Black’s demo painting

The three birds he places in his landscape signifies the Trinity. It is a sure way to identify Al Black’s paintings. On occasion, he will paint a fourth white bird lagging behind. That bird, he said, is him.


The demo painting close-up


Black is a salesman

“Al Black is still a salesman who could snatch you breath away and sell it back to you.” Highway woman artist Mary Ann Carroll describes him this way. “He would sell a mosquito a jacket in the summertime. The only paintings he didn't sell was the ones you didn't give him.”


Black now makes use of modern technology when selling his artwork.


Black’s assistant helps with the sales of his artwork.

 Now the paintings are sought after, some fetching prices of between $3,000 and $4,800 each from an online art dealer who sells Florida Highwaymen works.


After the demo, interested audience members gather around Al Black.


The Highwaymen works of art on display 

The works are  classified as “Outsider Art,”  or "Folk Art. They honed techniques to rapidly produce their paintings and developed strategies to sell and market their artwork outside of the formal world of art galleries and exhibitions . 

The Highwaymen were rediscovered in the mid-1990s and today are recognized as an important part of Florida culture and history. Al Black, and the other 25 artists known as The Highwaymen (18 of whom are still alive), were inducted into the Florida Artists Hall of Fame in 2004.  Black is back in Fort Pierce, painting in the old Highwaymen style: outdoors, several canvasses at a time. He paints traditional Highwaymen subject matter: rivers, beaches, waves, sunsets, and varying kinds of foliage. And how does he know when a painting is finished? In his own words, “A painting isn’t finished until it’s sold.“  Now people come to him to buy artworks and he sells with the same smooth talking finesse and enthusiasm that he has always used.

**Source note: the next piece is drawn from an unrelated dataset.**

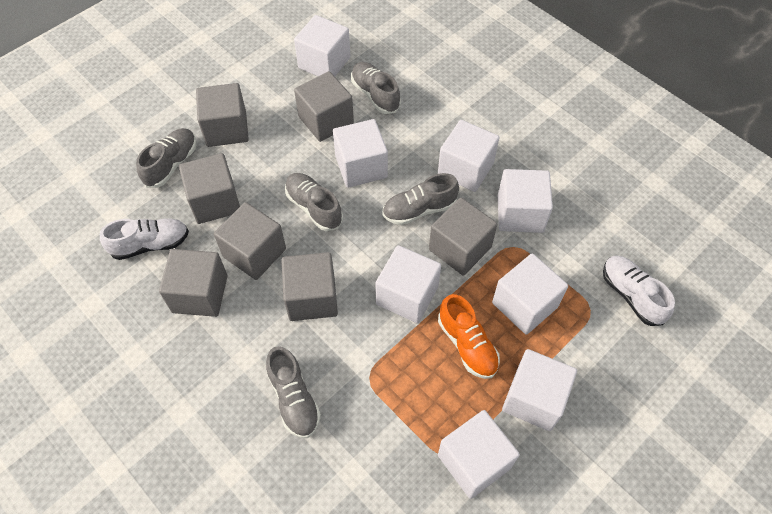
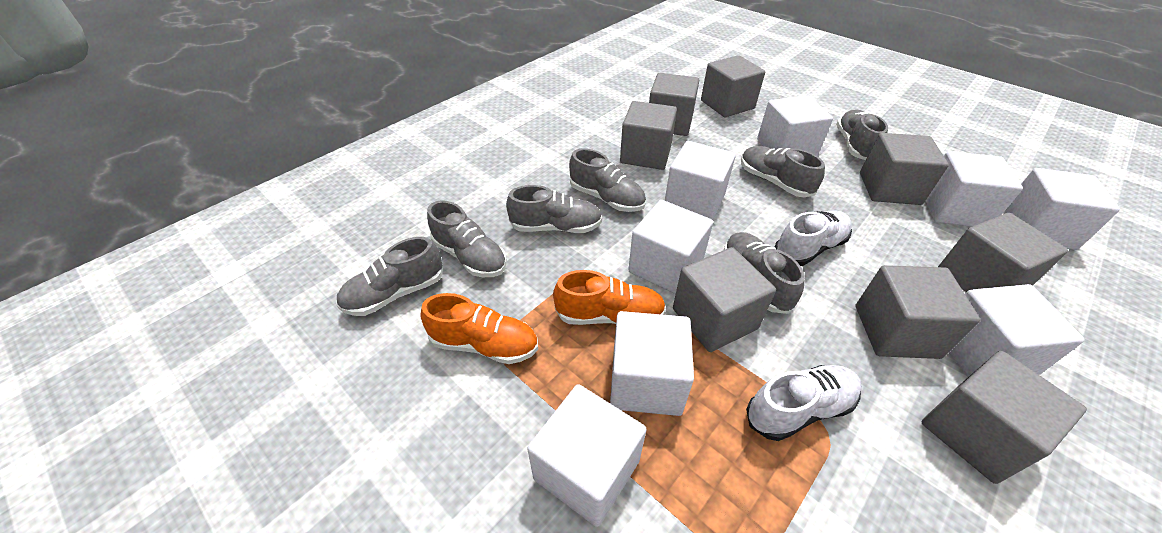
grey cube: 7 -> 8
grey shoe: 5 -> 7
orange shoe: 1 -> 2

Al is proud to report that he has been drug free since his early days in prison. 

It has been said about Al Black: “His ability to charm a prospective customer or journalist, even while you know you may be hearing exaggerations (or maybe lies), is what marks his personality.”  In his presentation at the Alliance, Al told his life story truthfully, without glossing over the demeaning parts, but he’s a storyteller and there’s something about his manner of speaking that draws in his audience completely, and we in the audience at the Alliance that morning were no exception.